Ответ, полагаю, таков: взрослые не задают себе подобных вопросов. Это прерогатива детей. Так что, пожалуй, имеет смысл взглянуть на проблему глазами ребенка».
Фаулер признался, что однажды в детстве похоронил мертвую черепаху, а потом, несколько недель спустя, выкопал ее, чтобы посмотреть, пуст ли панцирь.
«Мы были в ужасе, обнаружив, что животное двигается само по себе в своей скорлупке, — откровенничает он. — Черепаха ожила благодаря бурной деятельности каких-то личинок, так что мы восприняли это как доказательство не воскрешения, но реинкарнации и, таким образом, бессмертия души».
Все вышеизложенное дает некоторое представление о том, чего следует ожидать от «Ночи после „Ночи живых мертвецов“»…

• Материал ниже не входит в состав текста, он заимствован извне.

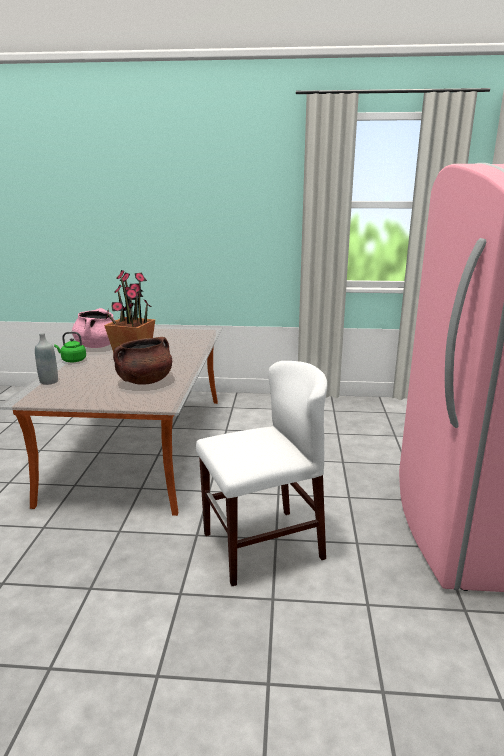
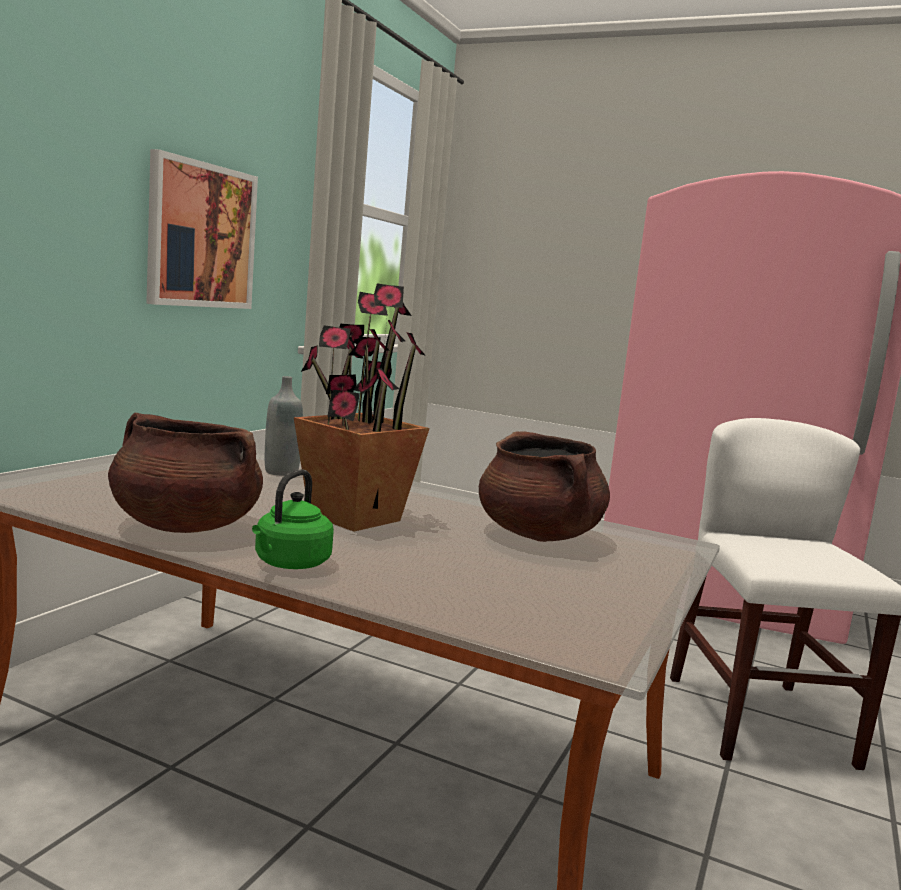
camera: 70 degrees left, 10 degrees down
grey bottle [35,333,58,385] -> grey bottle moved to [265,376,303,476]
pink cooking pot [72,308,115,348] -> brown cooking pot [108,413,263,533]
none -> picture [146,149,258,309]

Чем хороши мертвецы — от них, в отличие от живых, не залетишь, посидев на стуле, с которого они только что встали. Когда живые нагревают сиденье (особенно стульчак унитаза — вот вам и источник СПИДа), а ты садишься на нагретое ими местечко, тепло активирует гормоны твоего тела, оплодотворяет яйцеклетки, и девять месяцев спустя хлоп — ты с младенчиком. Но мертвые не греют сидений, потому что температура их тел не выше температуры водопроводной воды зимой.
А чем мертвецы плохи, так это тем, что не спят, и, спускаясь посреди ночи за стаканом воды, вполне можно обнаружить собственного дедушку, сидящего на кухне за столом и тупо пялящегося в темноту, — лично меня от этого просто в дрожь бросает. Скажите спасибо «Ночи живых мертвецов». Интересное обстоятельство (самое интересное, если, конечно, не упоминать, что все произошло в разгар дня) — в тот момент этот катаклизм мало кого всполошил. Хотя мне, честно говоря, стало сильно не по себе: как-никак мне тогда только-только стукнуло одиннадцать.
Вы наверняка все знаете — в смысле вы же не проторчали последние три года в монастыре на Оркнейских островах, чтобы не знать, — но я все равно расскажу, потому что: а) это даст личную точку зрения и б) нам все равно задали сочинение по английскому.
Для начала — кино тут совершенно ни при чем. С кино ничего общего.
Если вы видели эту классическую ленту, то помните, как мертвецы вставали из земли и ковыляли по пояс в тумане, с вытянутыми руками, точно лунатики. Полная ерунда. Подумайте сами: когда кого-то хоронят, гроб заколачивают, опускают в яму, яму засыпают землей, а землю утрамбовывают, так что мы говорим о нескольких сотнях фунтов мокрой грязи, которую надо поднять, если даже предположить, что покойнику удалось сдвинуть крышку своего последнего пристанища — а это практически невозможно, поскольку в большинстве гробов и развернуться-то толком негде. Факт прост: из земли никто не вылезает. Возвращаются к жизни лишь трупы, лежавшие в моргах и больницах, ну и те, которые отчего-то валялись где-то незакопанные.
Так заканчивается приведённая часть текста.